▶ _WHAT IS EXPECTED_
Write out, word for word, the lines of the records from the line with "Document page, 1654x931 pixels." to the line with "picture [1529, 1146, 1613, 1224]", including both of those lines.
[Start of DATA PROVIDED]
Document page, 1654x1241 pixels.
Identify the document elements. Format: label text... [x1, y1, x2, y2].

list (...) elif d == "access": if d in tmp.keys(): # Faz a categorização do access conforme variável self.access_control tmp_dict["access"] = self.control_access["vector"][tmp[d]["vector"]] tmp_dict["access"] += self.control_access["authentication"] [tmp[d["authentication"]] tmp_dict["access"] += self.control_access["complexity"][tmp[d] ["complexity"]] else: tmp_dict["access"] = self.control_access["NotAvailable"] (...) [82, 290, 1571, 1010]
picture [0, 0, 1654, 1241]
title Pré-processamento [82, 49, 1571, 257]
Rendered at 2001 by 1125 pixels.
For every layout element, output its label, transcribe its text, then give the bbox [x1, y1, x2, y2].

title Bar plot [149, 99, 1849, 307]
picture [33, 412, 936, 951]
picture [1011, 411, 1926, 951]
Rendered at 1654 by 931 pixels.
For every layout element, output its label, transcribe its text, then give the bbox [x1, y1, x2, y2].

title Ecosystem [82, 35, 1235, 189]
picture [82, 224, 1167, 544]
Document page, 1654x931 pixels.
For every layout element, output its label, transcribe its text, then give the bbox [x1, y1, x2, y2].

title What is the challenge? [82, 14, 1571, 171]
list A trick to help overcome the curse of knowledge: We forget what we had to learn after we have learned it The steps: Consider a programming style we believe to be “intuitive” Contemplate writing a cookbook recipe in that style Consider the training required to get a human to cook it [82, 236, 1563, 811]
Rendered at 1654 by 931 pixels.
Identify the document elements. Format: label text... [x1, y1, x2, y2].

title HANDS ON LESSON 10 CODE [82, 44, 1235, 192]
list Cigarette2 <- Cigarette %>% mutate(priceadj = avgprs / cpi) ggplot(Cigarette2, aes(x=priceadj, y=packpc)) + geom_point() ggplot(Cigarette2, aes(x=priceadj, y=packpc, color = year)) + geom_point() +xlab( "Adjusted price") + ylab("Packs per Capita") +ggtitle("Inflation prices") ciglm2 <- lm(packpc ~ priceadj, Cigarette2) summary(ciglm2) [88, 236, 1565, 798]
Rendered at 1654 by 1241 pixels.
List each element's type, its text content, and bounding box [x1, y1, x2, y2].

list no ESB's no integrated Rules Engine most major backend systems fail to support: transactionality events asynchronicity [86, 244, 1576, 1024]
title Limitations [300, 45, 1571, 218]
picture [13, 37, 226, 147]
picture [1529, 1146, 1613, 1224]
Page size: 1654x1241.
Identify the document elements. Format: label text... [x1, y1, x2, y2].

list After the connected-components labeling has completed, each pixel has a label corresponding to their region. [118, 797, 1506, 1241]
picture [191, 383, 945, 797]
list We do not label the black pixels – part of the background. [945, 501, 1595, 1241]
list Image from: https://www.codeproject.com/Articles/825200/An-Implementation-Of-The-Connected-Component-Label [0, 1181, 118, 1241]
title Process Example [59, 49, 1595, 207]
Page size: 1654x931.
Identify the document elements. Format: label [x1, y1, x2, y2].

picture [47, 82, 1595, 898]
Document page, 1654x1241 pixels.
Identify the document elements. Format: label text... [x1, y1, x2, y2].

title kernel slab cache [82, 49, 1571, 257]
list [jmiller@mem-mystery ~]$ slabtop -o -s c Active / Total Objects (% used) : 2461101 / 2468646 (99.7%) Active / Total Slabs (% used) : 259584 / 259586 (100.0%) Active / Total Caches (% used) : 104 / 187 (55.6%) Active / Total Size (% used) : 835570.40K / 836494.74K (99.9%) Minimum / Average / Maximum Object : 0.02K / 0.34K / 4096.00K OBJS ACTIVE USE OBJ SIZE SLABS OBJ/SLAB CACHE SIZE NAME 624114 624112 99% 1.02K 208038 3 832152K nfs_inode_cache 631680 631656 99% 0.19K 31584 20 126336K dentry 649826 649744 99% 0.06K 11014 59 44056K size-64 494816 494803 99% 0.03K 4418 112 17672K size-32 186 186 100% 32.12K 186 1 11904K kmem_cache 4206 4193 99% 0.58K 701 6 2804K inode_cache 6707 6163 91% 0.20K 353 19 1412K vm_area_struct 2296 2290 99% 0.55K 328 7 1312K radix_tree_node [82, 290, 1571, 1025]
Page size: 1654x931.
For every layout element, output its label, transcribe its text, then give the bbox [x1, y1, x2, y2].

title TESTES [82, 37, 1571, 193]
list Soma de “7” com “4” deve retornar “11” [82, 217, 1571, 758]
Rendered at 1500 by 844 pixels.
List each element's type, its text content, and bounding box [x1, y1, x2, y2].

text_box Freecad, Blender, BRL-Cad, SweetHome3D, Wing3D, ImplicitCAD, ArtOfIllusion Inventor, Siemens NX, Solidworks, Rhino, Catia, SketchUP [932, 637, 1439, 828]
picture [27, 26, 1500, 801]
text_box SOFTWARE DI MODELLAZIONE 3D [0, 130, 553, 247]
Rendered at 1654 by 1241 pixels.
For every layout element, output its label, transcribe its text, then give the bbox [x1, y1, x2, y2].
[End of DATA PROVIDED]
▶ _SOLUTION FOR THIS PROBLEM_
Document page, 1654x931 pixels.
For every layout element, output its label, transcribe its text, then give the bbox [x1, y1, x2, y2].

title What is the challenge? [82, 14, 1571, 171]
list A trick to help overcome the curse of knowledge: We forget what we had to learn after we have learned it The steps: Consider a programming style we believe to be “intuitive” Contemplate writing a cookbook recipe in that style Consider the training required to get a human to cook it [82, 236, 1563, 811]
Rendered at 1654 by 931 pixels.
Identify the document elements. Format: label text... [x1, y1, x2, y2].

title HANDS ON LESSON 10 CODE [82, 44, 1235, 192]
list Cigarette2 <- Cigarette %>% mutate(priceadj = avgprs / cpi) ggplot(Cigarette2, aes(x=priceadj, y=packpc)) + geom_point() ggplot(Cigarette2, aes(x=priceadj, y=packpc, color = year)) + geom_point() +xlab( "Adjusted price") + ylab("Packs per Capita") +ggtitle("Inflation prices") ciglm2 <- lm(packpc ~ priceadj, Cigarette2) summary(ciglm2) [88, 236, 1565, 798]
Rendered at 1654 by 1241 pixels.
List each element's type, its text content, and bounding box [x1, y1, x2, y2].

list no ESB's no integrated Rules Engine most major backend systems fail to support: transactionality events asynchronicity [86, 244, 1576, 1024]
title Limitations [300, 45, 1571, 218]
picture [13, 37, 226, 147]
picture [1529, 1146, 1613, 1224]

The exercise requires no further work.